TASK DETAILS: Please restate the records below verbatim, omitting every image they hold.

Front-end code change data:

+===+

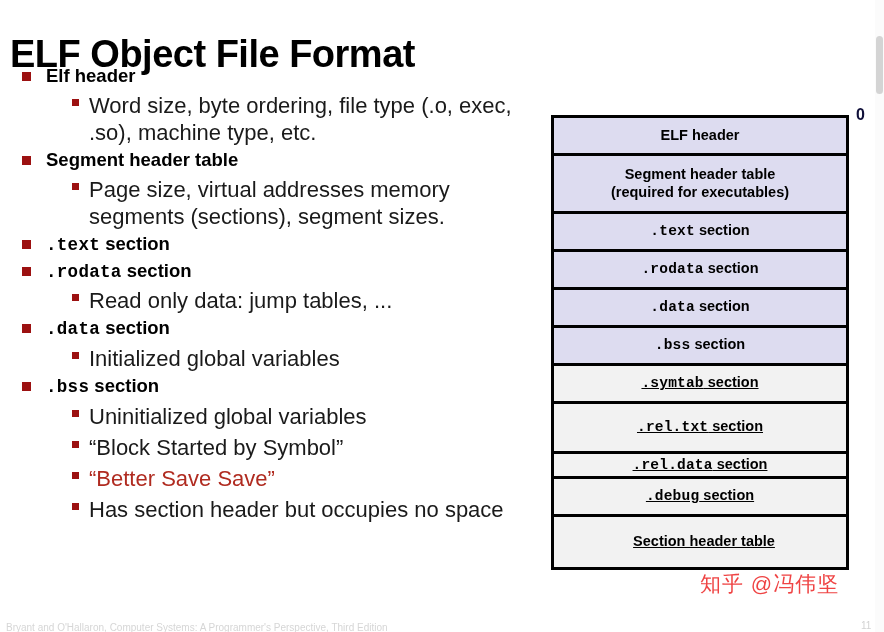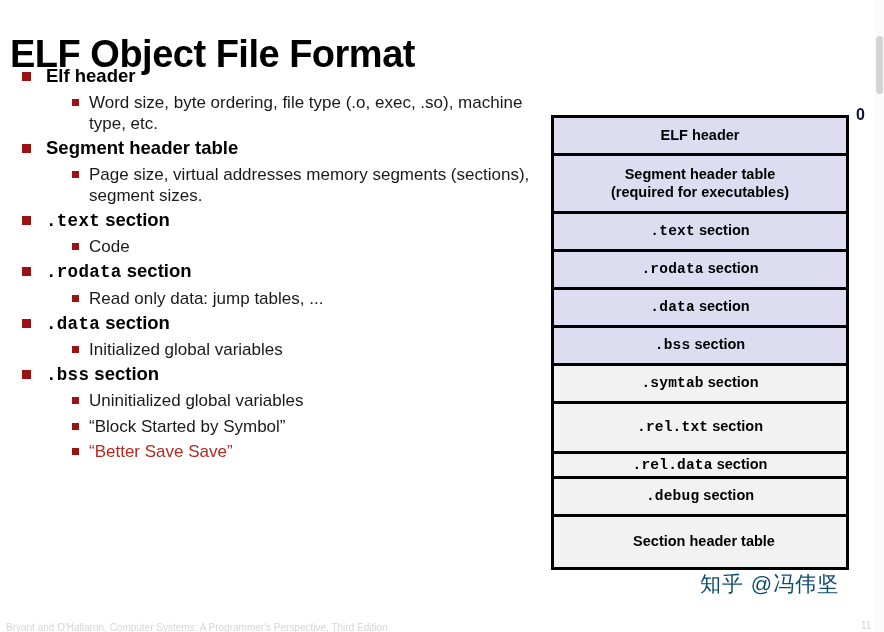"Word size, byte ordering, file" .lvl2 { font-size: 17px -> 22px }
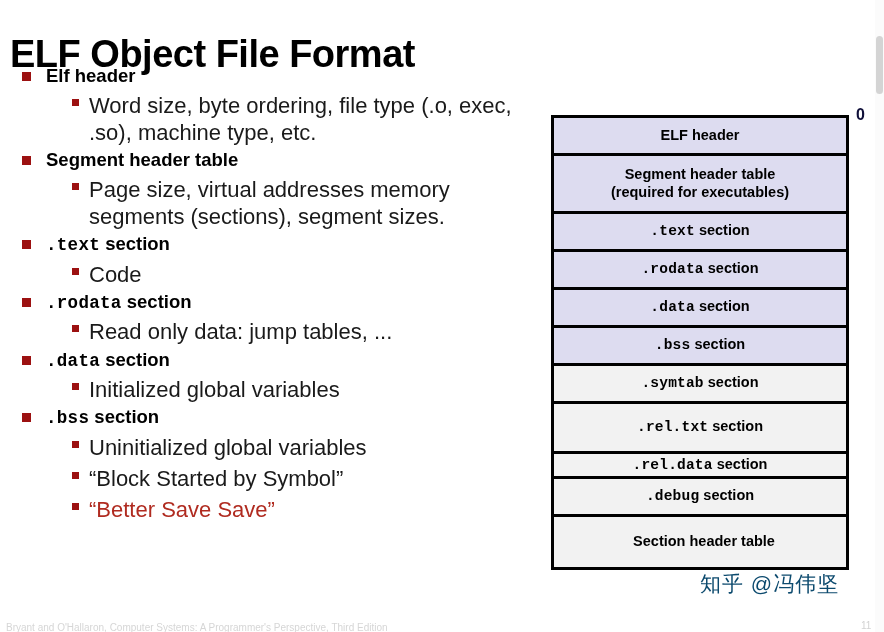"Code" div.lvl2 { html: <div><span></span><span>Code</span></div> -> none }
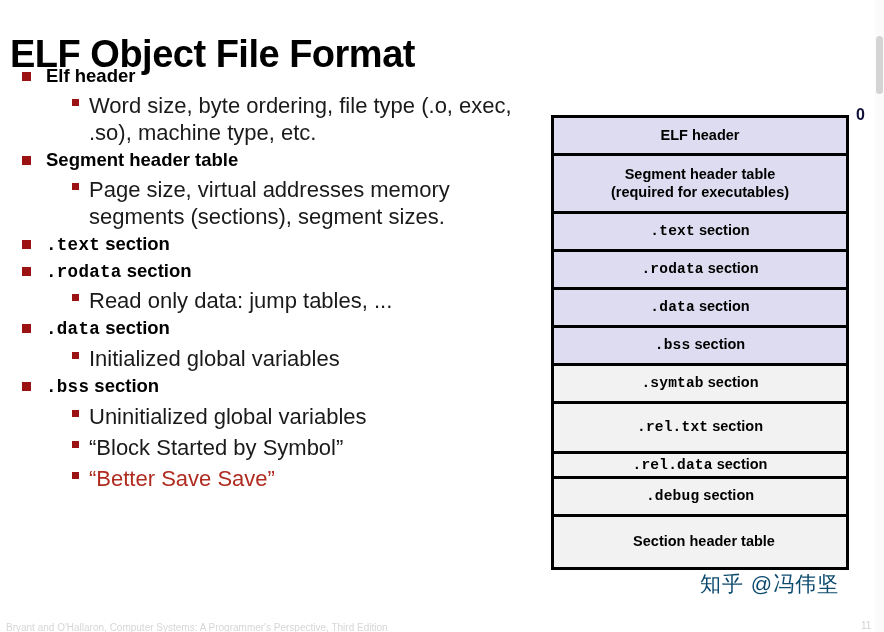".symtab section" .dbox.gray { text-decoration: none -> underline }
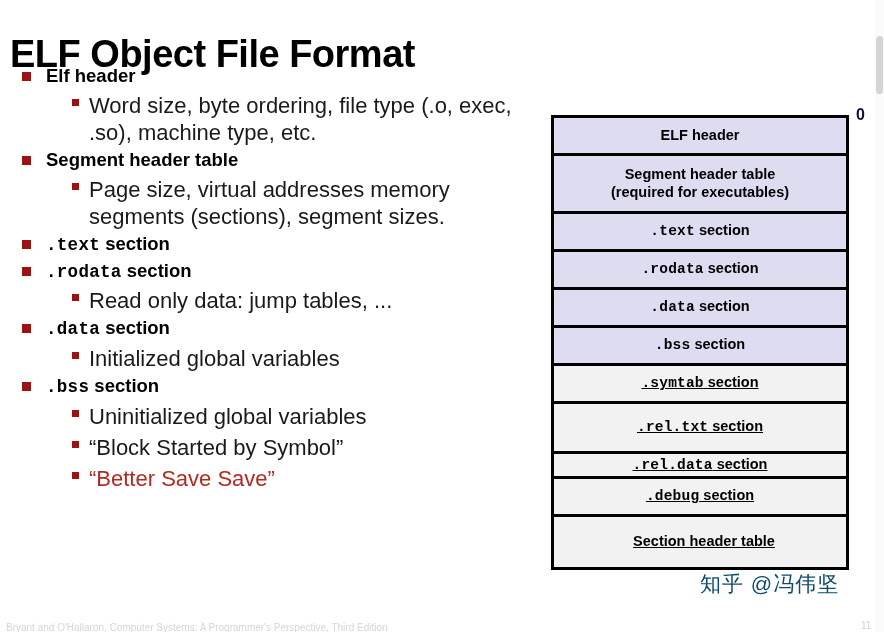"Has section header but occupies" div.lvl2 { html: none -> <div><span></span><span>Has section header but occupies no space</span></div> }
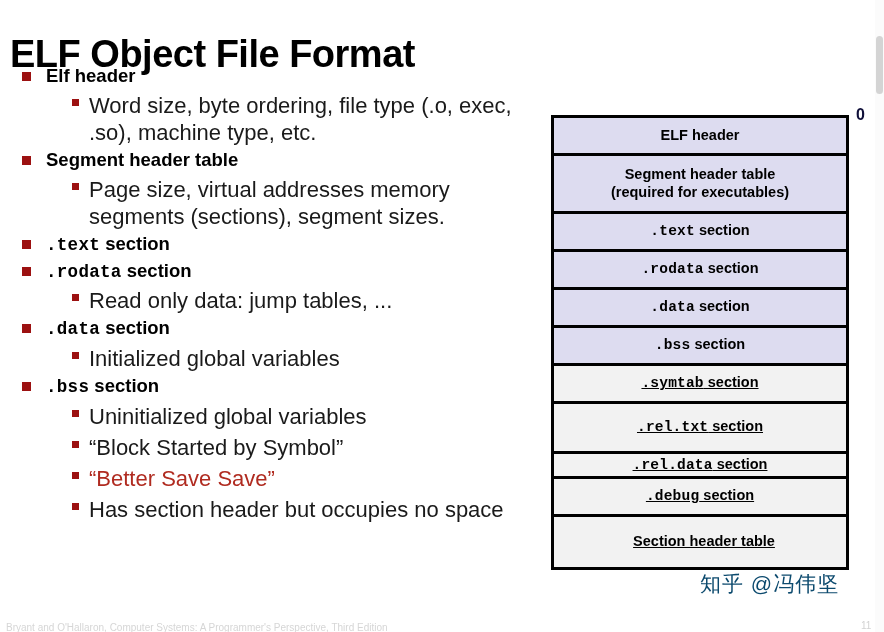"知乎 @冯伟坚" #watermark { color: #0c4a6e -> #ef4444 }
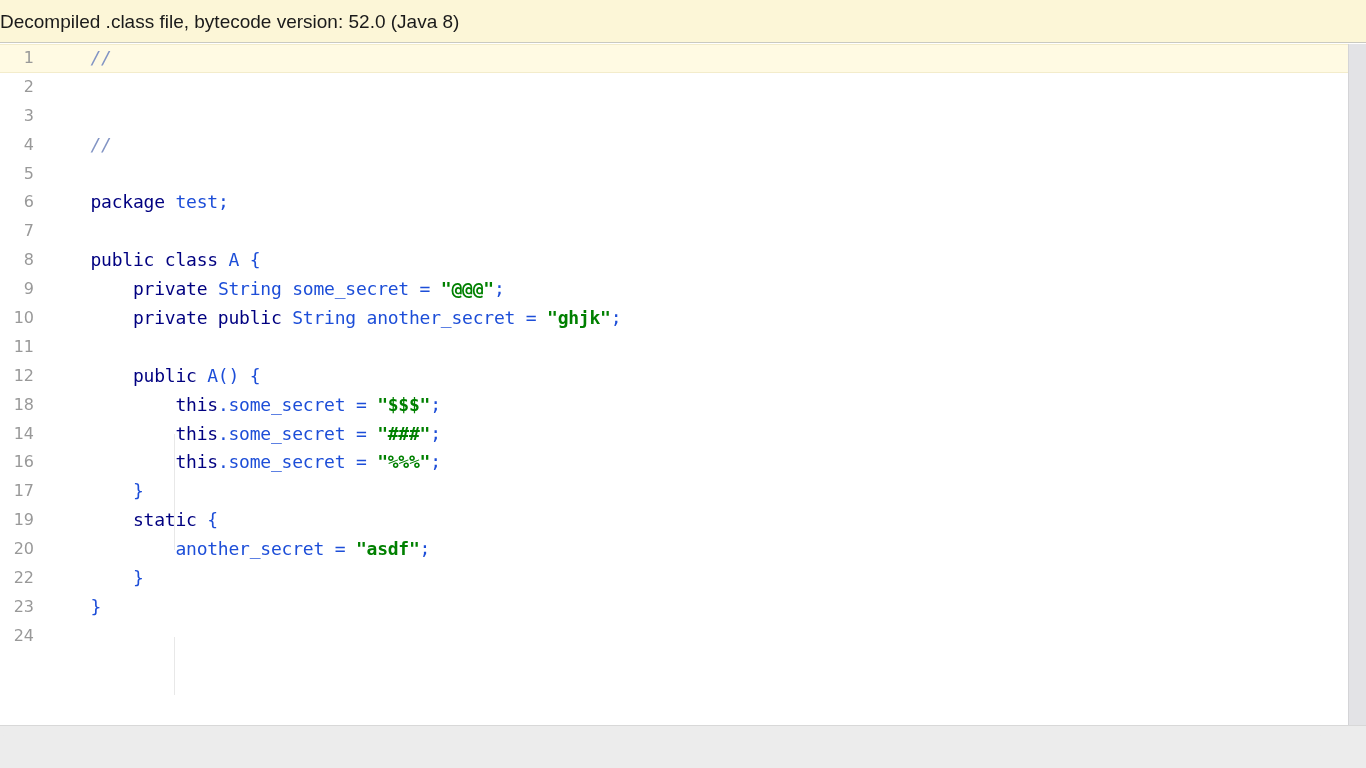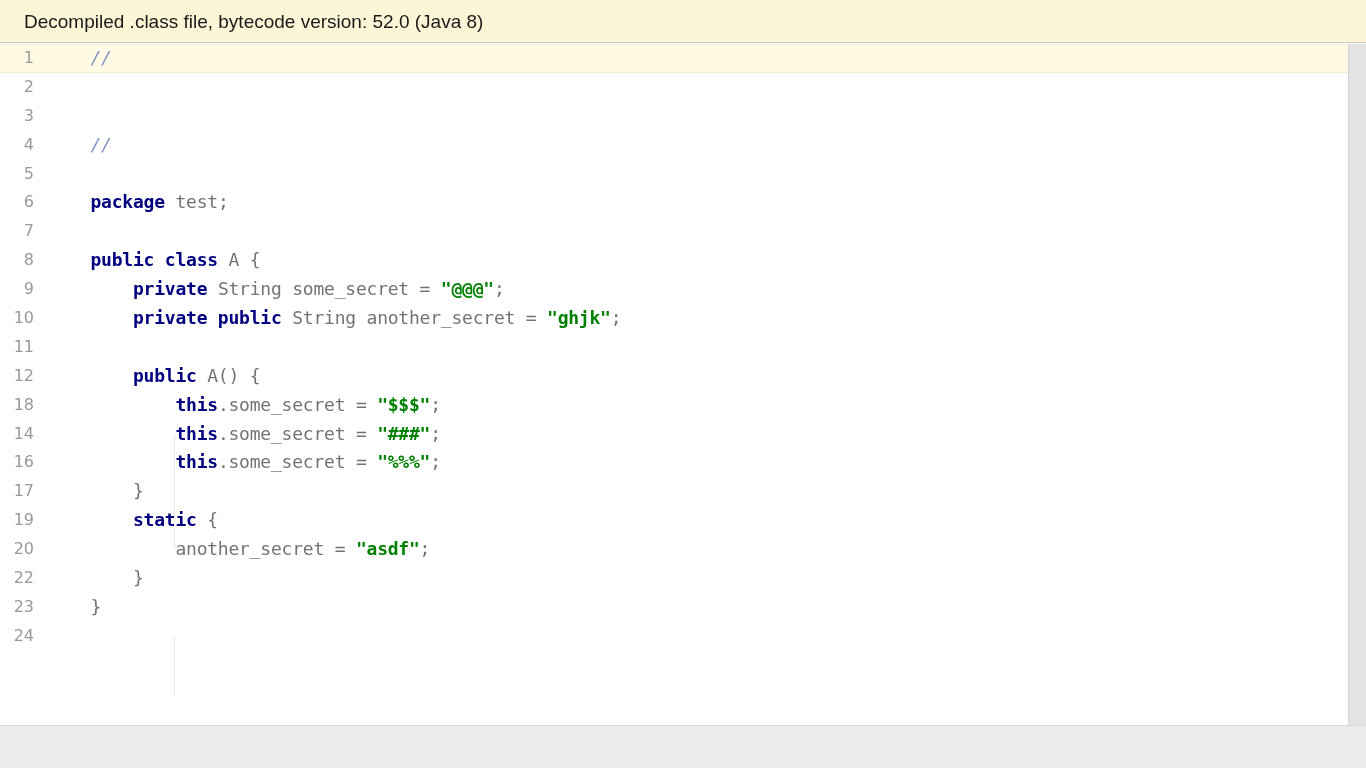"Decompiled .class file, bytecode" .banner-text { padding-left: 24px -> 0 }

+===+

RESPONSE FOR THIS EXERCISE:
"Word size, byte ordering, file" .lvl2 { font-size: 17px -> 22px }
"Code" div.lvl2 { html: <div><span></span><span>Code</span></div> -> none }
".symtab section" .dbox.gray { text-decoration: none -> underline }
"Has section header but occupies" div.lvl2 { html: none -> <div><span></span><span>Has section header but occupies no space</span></div> }
"知乎 @冯伟坚" #watermark { color: #0c4a6e -> #ef4444 }
"Decompiled .class file, bytecode" .banner-text { padding-left: 24px -> 0 }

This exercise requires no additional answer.